Treat the dynamics and time of evolution as your private key, laminar flow is a form of encryption.

show comments
tflinton

I did my thesis on using medioni's tensor voting framework to reconstruct noisy, blurry, low-res and the like images. It was sponsored by USGS on a data set that I thought was a bit of a bizarre use case. The approach worked pretty well, with some reasonable success at doing "COMPUTER ENHANCE" type computer vision magic. Later on talking with my advisor about the bizarrely mundane and uninteresting data sets we were working on from the grant he quipped that "You built a reasonable way of unblurring and enhancing unreadable images, the military doesn't care about this mundane use case." It then occurred that i'd been wildly ignorant to what I just spent 2 years of my life on.

esafak

This is classical deconvolution.
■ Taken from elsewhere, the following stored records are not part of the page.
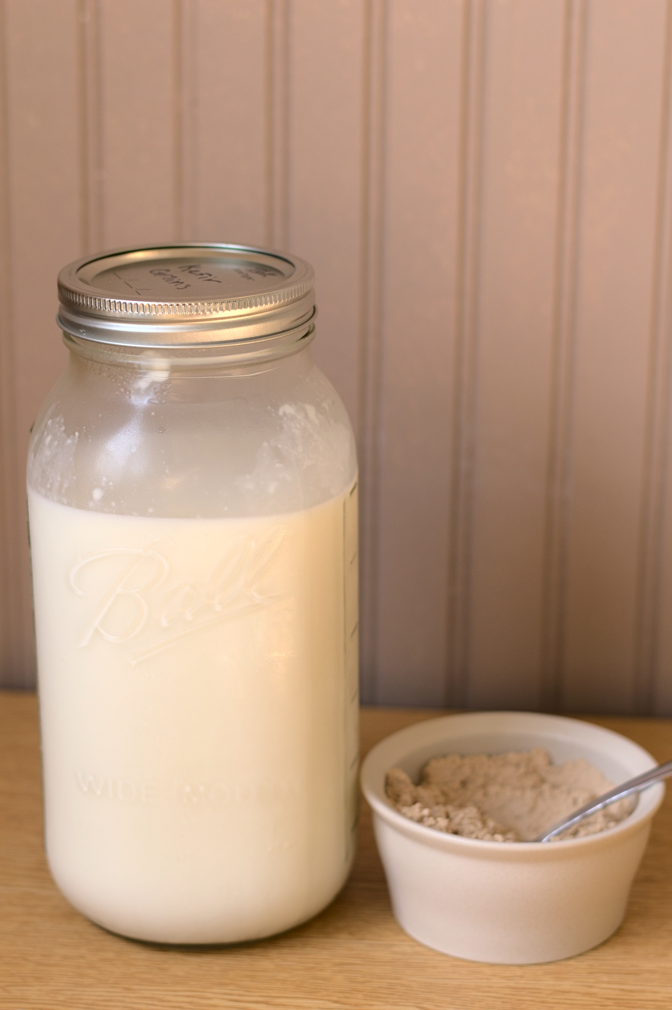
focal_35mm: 75
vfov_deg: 27.0
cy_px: 505
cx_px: 336
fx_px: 2103
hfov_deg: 18.2
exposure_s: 1/200
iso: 100
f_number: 2.8
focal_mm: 50
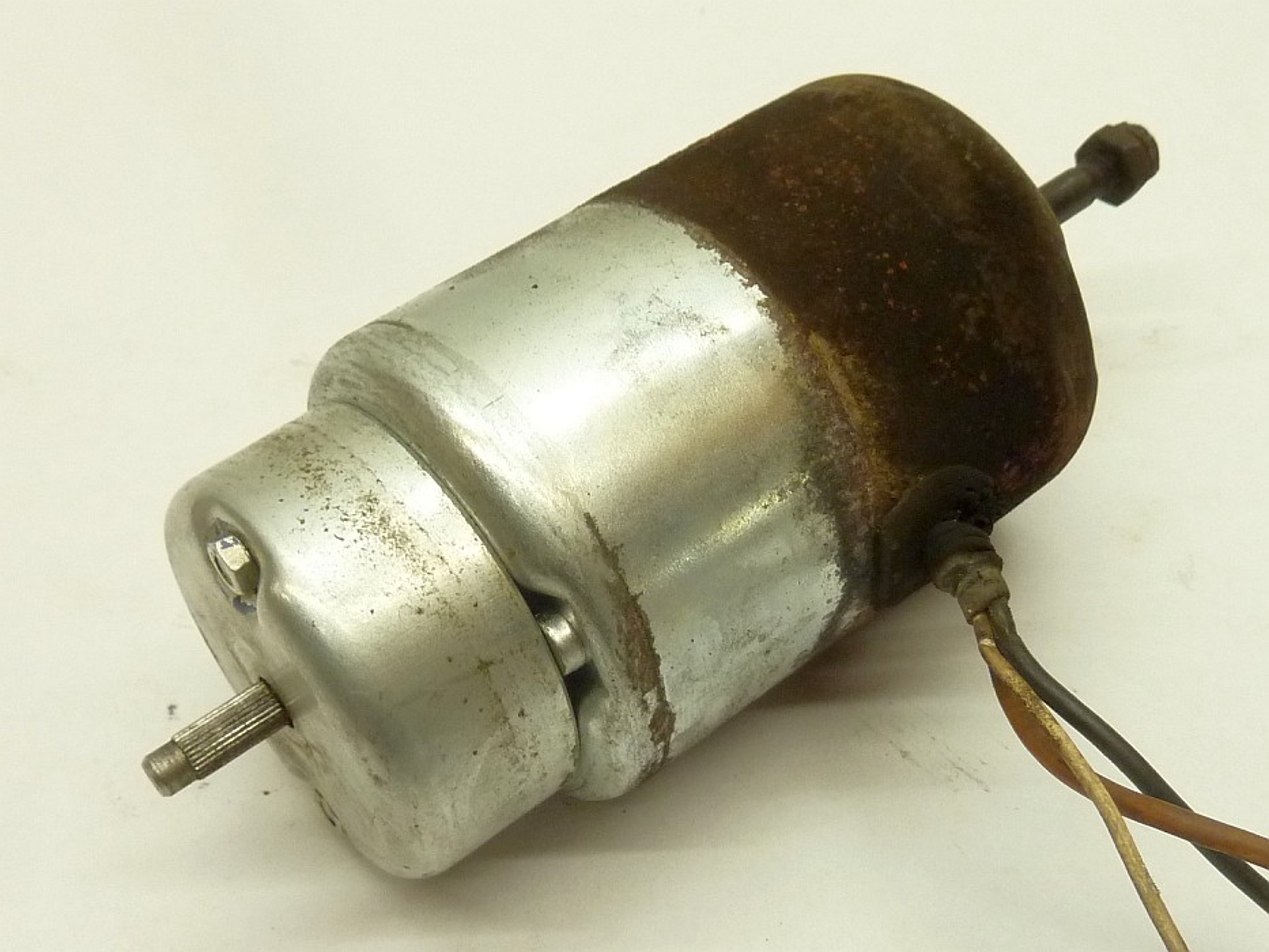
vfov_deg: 54.9
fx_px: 917
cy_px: 476
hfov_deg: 69.4
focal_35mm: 25
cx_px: 634
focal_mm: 4.1
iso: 200
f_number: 3.3
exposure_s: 1/30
Modern de-blurring implementations are DNN-based.

praptak

My (admittedly superficial) knowledge about blur reversibility is that an attacker may know what kind of stuff is behind the blur.

I mean knowledge like "a human face, but the potential set of humans is known to the attacker" or even worse "a text, but the font is obvious from the unblurred part of the doc".

show comments
jfaganel99

How do we apply this to geospatial face and licence plate blurs?

IshKebab

In practice unblurring (deconvolution) doesn't really work as well as you'd hope because it is usually blind (you don't know the blur function), and it is ill-conditioned, so any small mistakes or noise get enormously amplified.

jkuli

A simple solution is to use a system of linear equations. Each row of a matrix is a linear equation, Ax = b Each row contains kernel weightings A across the image X, B is the blurred pixel color. The full matrix would be a terabyte, so take advantage of the zeros and use an efficient solve for X instead of inversion.
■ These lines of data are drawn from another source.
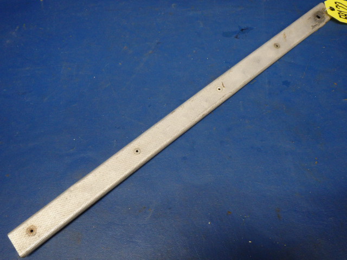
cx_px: 174
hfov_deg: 63.4
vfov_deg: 49.7
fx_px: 281
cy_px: 130
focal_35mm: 28
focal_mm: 5
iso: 500
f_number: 3.9
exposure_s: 1/30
Enhance really refers to combining multiple images. (stacking) Each pixel in a low res image was a kernel over the same high res image. So undoing a 100 pixel blur is equivalent to combining 10,000 images for 100x super resolution.

zb3

Ok, what about gaussian blur?

[deleted]
unconed

Sorry but this post is the blind leading the blind, pun intended. Allow me to explain, I have a DSP degree.

The reason the filters used in the post are easily reversible is because none of them are binomial (i.e. the discrete equivalent of a gaussian blur). A binomial blur uses the coefficients of a row of Pascal's triangle, and thus is what you get when you repeatedly average each pixel with its neighbor (in 1D).

When you do, the information at the Nyquist frequency is removed entirely, because a signal of the form "-1, +1, -1, +1, ..." ends up blurred _exactly_ into "0, 0, 0, 0...".

All the other blur filters, in particular the moving average, are just poorly conceived. They filter out the middle frequencies the most, not the highest ones. It's equivalent to doing a bandpass filter and then subtracting that from the original image.

Here's an interactive notebook that explains this in the context of time series. One important point is that the "look" that people associate with "scientific data series" is actually an artifact of moving averages. If a proper filter is used, the blurryness of the signal is evident. https://observablehq.com/d/a51954c61a72e1ef

show comments
oulipo2

Those unblurring methods look "amazing" like that but they are just very fragile, add even a modicum of noise to the blurred image and the deblurring will almost certainly completely fail, this is well-known in signal-processing

show comments
chenmx

What I find fascinating about blur is how computational photography has completely changed the game. Smartphone cameras now capture multiple exposures and computationally combine them, essentially solving the deblurring problem before it even happens. The irony is that we now have to add blur back artificially for portrait mode bokeh, which means we went from fighting blur to synthesizing it as a feature.